In a huge blow to Mexico’s ailing economy, the peso plummeted for the fourth straight day, reaching values not seen since mid-2022.
This downturn follows the implementation of a new 25% tariff on imports from Mexico by US President Donald Trump.
The tariffs took effect on Tuesday, prompting concerns regarding the economic stability of Mexico, which relies heavily on trade with its northern neighbour.
Approximately 80% of Mexican exports are sent to the United States, making the country particularly vulnerable to changes in US trade policy.
As markets opened in Europe on Tuesday, the peso weakened almost 1%, trading at 20.85 to the dollar.
This shift has contributed to a surge in market volatility, with key indicators reaching their highest levels in nearly a month.
According to Reuters, economists and market analysts fear that a prolonged period of tariffs could plunge the Mexican economy deeper into a recession, compounding the existing challenges posed by external and internal pressures.
Response from Mexico’s government
Mexican President Claudia Sheinbaum said on Tuesday that there was no reason for US President Donald Trump’s 25% tariffs on Mexican imports and that her government will reply with tariff and non-tariff measures yet to be announced.
“There is no explanation, rationale, or justification for supporting this action, which will damage our people and nations… “No one wins with this decision,” Sheinbaum remarked during a press briefing this morning.

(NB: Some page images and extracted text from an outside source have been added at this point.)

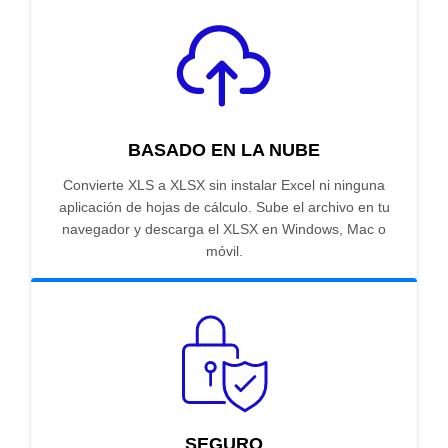
BASADO EN LA NUBE
Convierte XLS a XLSX sin instalar Excel ni ninguna
aplicación de hojas de cálculo. Sube el archivo en tu
navegador y descarga el XLSX en Windows, Mac o
móvil.
SEGURO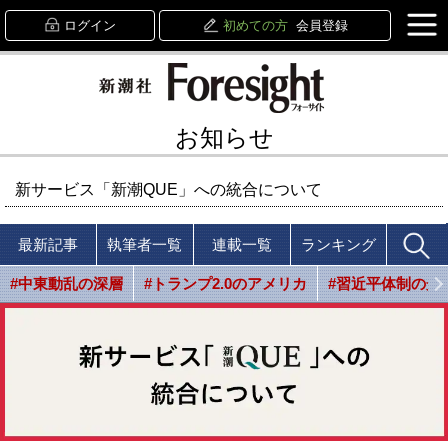
ログイン
初めての方
会員登録
お知らせ
新サービス「新潮QUE」への統合について
最新記事
執筆者一覧
連載一覧
ランキング
#中東動乱の深層
#トランプ2.0のアメリカ
#習近平体制の光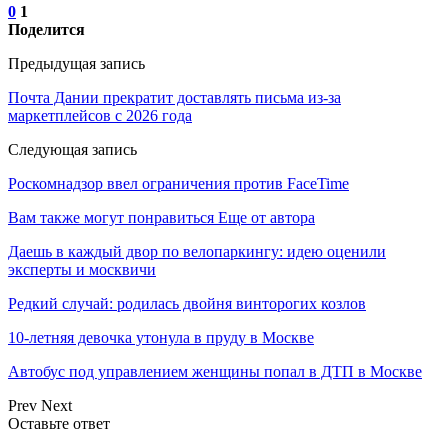
0
1
Поделится
Предыдущая запись
Почта Дании прекратит доставлять письма из-за
маркетплейсов с 2026 года
Следующая запись
Роскомнадзор ввел ограничения против FaceTime
Вам также могут понравиться
Еще от автора
Даешь в каждый двор по велопаркингу: идею оценили
эксперты и москвичи
Редкий случай: родилась двойня винторогих козлов
10-летняя девочка утонула в пруду в Москве
Автобус под управлением женщины попал в ДТП в Москве
Prev
Next
Оставьте ответ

This represents a 22% depreciation of the peso since last April, a decided change in market view.
This drop, analysts say, can be attributed to increased fears over US trade policies and a continued period of change in domestic politics causing uncertainty within the market.
Mexico’s central bank is facing mounting pressure to ease policy further as soaring borrowing costs collide with sinking growth.
Uncertain future for Mexico
According to a recent poll released by the Central Bank, analysts in the private sector have revised their growth expectations down from a rather low 1% forecasted at the beginning of the year for Mexico´s economy to a mere 0.81%.
That revision highlights a growing belief that the tariffs are slowing the economy and intensifying the risk of an economic slowdown more broadly.
The peso’s moves have been modest compared to the magnitude of the tariffs, MUFG analyst Lee Hardman said to Reuters: “Price action indicates that the market is still betting on the notion that these tariff hikes will not remain in place indefinitely, containing the damage to trade and the economy.”
But he warned that if the tariffs are kept on for too long, the Mexican economy will probably slide into recession.
The peso, along with the Canadian dollar, which has suffered similar pressures, could lose another 5-10% if tariffs remain said Hardman.
The CAD has already dropped close to 4% since Trump’s election win.
Stock market reaction
Negative economic signs extend beyond the currency market. Mexican stock market. The Mexican peso (MXX) has fallen over 5% in recent weeks due to market concerns about the impact of tariffs.
Still, the market is 3% above where it was before Trump’s election in November, even with this slump.
Major Spanish banks like Santander (down 5%) and BBVA (down 5.8%), which do big business in Mexico, showed marked declines in stock performance today as well, an indication of how a weaker Mexican economy is rippling back to impact broader international markets.
Just last week, the plummeting value of the Mexican peso amid the economic fallout from the US new tariffs laid bare the vulnerability of Mexico’s trade-dependent economy.
And for a country where a large share of its exports are to US markets, it will be an uphill battle to stabilize its currency and protect against a recession.